Apple Overhauls Siri, Launching an AI Chatbot to Compete with OpenAI and Google

By Aksah Italo
Published on 01/22/26

Apple is preparing to transform Siri into a full-fledged artificial intelligence chatbot, a move aimed at catching up in a generative AI race dominated by OpenAI and Google.

The overhaul, expected later this year, will embed the chatbot code-named Campos deeply into iPhone, iPad, and Mac systems, replacing the familiar Siri interface, Bloomberg reports.

Users will summon it as they do today; by voice or by holding the side button.

The new Siri promises far more than today’s assistant, which struggles with conversational flow.
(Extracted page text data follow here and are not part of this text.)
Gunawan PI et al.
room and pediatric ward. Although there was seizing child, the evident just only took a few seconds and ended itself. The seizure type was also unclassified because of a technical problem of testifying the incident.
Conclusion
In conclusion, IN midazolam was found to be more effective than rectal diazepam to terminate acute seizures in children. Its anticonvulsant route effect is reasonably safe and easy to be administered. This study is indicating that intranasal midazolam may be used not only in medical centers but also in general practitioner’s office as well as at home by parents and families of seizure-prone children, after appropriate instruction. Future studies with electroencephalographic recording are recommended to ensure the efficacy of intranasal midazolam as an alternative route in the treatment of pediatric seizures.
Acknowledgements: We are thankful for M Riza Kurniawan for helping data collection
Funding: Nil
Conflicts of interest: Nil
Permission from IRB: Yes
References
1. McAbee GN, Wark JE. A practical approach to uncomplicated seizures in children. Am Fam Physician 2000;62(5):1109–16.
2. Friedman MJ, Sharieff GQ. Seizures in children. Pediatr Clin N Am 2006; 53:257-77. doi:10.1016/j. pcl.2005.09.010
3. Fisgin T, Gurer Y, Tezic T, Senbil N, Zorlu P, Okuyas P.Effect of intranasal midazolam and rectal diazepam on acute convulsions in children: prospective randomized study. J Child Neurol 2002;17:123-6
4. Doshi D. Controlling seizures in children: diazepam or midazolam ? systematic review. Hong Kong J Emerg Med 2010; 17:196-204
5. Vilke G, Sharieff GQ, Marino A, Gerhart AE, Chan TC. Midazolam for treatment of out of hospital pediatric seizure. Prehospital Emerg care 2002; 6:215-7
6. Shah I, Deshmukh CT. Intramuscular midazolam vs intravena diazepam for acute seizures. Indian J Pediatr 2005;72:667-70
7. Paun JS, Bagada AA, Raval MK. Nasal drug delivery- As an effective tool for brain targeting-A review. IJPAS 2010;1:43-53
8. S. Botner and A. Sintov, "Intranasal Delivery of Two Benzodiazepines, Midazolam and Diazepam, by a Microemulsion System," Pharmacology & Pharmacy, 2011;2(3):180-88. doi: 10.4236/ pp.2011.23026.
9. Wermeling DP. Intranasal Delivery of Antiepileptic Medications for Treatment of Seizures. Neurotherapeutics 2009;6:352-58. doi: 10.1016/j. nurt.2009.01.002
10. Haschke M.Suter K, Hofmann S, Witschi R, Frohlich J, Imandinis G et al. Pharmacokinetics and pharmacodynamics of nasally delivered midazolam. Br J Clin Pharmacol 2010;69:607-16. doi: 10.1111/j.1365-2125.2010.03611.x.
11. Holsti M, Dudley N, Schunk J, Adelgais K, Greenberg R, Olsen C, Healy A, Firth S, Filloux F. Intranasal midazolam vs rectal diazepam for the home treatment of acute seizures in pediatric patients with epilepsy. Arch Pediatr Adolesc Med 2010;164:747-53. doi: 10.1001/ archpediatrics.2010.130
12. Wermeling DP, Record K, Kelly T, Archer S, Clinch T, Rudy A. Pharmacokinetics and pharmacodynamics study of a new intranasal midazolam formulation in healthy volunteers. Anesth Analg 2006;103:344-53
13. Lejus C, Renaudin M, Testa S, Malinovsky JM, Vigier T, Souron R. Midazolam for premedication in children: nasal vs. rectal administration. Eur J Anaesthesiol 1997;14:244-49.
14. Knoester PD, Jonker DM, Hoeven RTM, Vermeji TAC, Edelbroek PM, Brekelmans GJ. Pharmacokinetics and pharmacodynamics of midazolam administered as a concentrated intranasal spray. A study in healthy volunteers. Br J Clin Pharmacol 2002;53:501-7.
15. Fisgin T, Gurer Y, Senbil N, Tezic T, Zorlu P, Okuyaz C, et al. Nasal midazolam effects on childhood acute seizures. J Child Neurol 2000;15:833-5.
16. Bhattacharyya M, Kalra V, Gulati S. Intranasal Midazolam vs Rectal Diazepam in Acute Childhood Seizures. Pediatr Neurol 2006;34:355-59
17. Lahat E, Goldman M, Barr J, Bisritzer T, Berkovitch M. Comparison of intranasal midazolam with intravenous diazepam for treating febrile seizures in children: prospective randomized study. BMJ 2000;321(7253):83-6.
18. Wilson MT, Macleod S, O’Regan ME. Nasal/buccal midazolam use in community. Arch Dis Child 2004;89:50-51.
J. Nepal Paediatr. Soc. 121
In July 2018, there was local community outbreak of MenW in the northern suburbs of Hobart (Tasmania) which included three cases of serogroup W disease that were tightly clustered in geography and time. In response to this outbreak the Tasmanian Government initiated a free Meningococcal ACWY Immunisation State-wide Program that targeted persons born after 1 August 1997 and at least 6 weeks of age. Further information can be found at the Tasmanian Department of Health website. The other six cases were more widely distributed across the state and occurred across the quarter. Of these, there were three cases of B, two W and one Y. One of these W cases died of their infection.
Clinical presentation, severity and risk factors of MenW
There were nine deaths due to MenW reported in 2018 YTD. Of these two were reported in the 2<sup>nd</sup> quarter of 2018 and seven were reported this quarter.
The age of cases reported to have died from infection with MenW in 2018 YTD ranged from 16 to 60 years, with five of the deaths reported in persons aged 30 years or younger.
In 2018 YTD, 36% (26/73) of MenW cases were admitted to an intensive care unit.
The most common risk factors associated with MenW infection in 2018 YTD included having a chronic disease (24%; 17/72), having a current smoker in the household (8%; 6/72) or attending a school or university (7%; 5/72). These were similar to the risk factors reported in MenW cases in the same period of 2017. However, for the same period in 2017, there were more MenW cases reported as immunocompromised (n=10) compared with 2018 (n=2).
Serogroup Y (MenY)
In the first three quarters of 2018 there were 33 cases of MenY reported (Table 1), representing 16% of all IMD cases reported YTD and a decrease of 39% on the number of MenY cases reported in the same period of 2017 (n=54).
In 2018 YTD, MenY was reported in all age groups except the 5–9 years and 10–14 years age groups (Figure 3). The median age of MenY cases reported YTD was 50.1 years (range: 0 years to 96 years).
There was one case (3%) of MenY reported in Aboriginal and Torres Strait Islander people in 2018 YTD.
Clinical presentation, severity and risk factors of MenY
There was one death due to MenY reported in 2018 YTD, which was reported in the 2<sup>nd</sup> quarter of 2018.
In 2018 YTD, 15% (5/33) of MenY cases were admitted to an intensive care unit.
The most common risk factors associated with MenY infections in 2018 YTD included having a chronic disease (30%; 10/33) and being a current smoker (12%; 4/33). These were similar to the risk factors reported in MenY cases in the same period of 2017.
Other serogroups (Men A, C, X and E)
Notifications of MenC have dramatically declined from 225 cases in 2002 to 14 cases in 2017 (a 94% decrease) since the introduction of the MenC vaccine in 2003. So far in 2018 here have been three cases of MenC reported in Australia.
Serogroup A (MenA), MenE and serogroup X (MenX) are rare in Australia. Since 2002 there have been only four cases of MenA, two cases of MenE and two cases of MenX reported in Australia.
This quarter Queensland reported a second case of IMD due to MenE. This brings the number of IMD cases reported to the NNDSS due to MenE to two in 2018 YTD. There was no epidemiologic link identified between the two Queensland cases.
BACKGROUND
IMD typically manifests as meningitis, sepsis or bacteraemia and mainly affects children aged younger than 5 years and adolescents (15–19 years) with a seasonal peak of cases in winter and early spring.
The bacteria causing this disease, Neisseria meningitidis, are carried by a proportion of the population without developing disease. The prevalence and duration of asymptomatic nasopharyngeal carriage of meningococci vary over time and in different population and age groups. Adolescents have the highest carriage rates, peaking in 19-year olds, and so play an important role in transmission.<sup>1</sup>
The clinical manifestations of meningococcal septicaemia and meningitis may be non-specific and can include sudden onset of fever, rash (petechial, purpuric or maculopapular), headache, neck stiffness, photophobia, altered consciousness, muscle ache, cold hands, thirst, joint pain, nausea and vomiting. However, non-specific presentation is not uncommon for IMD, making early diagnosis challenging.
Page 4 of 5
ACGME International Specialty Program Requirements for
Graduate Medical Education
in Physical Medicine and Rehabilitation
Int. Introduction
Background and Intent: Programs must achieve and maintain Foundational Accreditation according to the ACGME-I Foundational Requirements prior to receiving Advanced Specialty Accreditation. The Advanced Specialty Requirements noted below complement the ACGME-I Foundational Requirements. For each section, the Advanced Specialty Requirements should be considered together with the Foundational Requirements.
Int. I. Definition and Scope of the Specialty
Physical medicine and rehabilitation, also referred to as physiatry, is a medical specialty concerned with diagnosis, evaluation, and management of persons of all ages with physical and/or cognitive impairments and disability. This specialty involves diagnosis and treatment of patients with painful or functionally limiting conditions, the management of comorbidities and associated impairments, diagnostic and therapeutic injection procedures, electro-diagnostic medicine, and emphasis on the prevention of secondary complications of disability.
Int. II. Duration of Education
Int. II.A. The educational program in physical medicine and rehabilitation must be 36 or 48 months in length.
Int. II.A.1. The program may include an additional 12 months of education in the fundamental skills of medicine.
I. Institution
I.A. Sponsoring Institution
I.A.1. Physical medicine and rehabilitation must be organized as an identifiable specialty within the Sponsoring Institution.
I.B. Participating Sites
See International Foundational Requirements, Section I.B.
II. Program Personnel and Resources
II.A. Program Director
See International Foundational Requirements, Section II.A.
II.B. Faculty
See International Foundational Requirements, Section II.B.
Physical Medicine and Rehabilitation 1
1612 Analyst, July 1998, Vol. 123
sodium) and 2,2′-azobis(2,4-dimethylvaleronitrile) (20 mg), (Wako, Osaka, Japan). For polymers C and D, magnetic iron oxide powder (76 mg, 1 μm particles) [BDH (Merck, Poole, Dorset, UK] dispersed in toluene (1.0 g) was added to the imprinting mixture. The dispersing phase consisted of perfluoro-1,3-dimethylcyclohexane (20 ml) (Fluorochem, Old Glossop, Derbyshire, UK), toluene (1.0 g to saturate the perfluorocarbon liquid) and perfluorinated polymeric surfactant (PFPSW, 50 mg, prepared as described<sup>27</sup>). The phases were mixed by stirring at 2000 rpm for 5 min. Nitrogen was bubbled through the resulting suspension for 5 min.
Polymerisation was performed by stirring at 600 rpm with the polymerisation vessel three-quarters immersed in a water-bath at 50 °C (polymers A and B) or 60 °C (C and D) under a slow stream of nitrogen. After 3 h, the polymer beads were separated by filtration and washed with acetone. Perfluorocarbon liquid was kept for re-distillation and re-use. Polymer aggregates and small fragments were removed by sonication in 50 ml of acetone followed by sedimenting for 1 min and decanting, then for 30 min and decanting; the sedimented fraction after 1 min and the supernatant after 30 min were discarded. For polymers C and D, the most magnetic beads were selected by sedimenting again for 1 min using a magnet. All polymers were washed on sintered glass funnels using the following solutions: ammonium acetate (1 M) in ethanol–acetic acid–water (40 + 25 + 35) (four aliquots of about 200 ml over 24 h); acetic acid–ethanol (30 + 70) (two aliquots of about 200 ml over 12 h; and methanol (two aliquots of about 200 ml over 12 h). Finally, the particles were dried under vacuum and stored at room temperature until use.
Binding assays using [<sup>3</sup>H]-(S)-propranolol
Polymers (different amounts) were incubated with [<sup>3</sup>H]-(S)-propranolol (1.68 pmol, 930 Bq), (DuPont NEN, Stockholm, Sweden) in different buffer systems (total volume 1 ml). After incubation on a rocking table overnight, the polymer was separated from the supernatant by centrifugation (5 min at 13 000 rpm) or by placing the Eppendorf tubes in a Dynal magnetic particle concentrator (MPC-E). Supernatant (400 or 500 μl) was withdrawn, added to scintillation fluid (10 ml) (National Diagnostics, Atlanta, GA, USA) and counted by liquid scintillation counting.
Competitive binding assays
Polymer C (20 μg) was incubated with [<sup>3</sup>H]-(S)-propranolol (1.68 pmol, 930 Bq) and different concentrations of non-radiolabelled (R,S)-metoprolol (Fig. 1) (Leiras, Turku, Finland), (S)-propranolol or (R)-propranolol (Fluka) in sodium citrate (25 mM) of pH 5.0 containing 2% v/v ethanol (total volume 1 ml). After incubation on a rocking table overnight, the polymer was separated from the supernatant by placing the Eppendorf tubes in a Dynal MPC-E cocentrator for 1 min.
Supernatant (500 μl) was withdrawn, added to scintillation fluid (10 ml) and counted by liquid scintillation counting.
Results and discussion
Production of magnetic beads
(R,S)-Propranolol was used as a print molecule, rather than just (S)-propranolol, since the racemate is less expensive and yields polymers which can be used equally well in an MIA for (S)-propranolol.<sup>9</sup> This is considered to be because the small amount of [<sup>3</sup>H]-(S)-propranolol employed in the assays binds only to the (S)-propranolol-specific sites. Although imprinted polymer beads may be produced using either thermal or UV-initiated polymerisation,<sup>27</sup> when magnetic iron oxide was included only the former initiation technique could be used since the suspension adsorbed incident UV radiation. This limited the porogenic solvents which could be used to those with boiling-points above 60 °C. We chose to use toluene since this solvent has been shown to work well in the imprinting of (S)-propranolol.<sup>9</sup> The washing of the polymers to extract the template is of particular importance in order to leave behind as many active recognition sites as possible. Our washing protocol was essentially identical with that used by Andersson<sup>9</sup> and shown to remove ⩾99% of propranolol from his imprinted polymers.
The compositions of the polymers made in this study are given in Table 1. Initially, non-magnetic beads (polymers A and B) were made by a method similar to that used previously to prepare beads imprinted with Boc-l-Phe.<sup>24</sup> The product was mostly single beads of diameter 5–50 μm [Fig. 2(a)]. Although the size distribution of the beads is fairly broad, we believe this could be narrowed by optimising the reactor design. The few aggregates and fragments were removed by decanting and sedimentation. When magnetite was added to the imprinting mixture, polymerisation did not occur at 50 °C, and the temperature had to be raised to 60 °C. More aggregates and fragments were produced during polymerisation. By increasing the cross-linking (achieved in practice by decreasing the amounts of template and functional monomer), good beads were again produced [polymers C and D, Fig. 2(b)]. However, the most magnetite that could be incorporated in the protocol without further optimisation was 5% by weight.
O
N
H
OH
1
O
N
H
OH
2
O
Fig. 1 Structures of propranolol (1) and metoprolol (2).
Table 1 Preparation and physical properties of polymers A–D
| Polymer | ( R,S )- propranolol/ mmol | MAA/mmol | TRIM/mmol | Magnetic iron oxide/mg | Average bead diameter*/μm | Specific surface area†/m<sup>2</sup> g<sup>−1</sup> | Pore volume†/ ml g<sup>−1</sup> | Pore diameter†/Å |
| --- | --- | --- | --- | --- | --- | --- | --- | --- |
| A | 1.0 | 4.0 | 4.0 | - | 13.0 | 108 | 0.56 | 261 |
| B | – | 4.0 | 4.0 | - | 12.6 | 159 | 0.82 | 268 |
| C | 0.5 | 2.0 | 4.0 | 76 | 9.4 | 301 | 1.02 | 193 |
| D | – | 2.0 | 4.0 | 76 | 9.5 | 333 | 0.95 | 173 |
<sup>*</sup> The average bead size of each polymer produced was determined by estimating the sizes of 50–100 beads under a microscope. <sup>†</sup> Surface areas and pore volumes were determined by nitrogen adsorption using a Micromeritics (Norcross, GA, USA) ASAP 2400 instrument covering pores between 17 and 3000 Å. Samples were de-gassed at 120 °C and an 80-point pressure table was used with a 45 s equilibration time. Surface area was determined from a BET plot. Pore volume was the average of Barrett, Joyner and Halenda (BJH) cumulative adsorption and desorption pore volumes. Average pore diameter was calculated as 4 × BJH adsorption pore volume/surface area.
Campos will search the web, generate content, create images, and even analyze uploaded files.

It will integrate across Apple’s core apps, giving the iPhone maker a footing in a market where it has lagged behind peers.

Apple’s previous AI efforts, under the Apple Intelligence platform, stumbled in 2024, delivering features that were slow and underwhelming. This revamp is central to the company’s push to turn the tide.

While the chatbot will draw on user interactions to provide personalised responses, Apple is weighing limits to protect privacy.

Under the hood, the interface will be Apple-designed, but the AI itself leans on technology from Google’s Gemini team. An interim update, iOS 26.4, will rely on Google’s Apple Foundation Models version 10, operating at 1.2 trillion parameters. Campos, however, will run a more advanced variant, Apple Foundation Models version 11, comparable to Google’s Gemini 3.

Apple is also considering a shift in infrastructure: hosting Campos on Google’s servers using high-powered tensor processing units, rather than Apple’s own cloud. The arrangement comes at a cost: roughly $1 billion annually for access to Google’s models. Apple may also draw on Google’s technology to boost other AI features.

Critics say Apple is betting that a smarter, deeper Siri could finally give it a competitive foothold in AI transforming the voice assistant from a convenience into a core battleground in Silicon Valley’s generative AI war.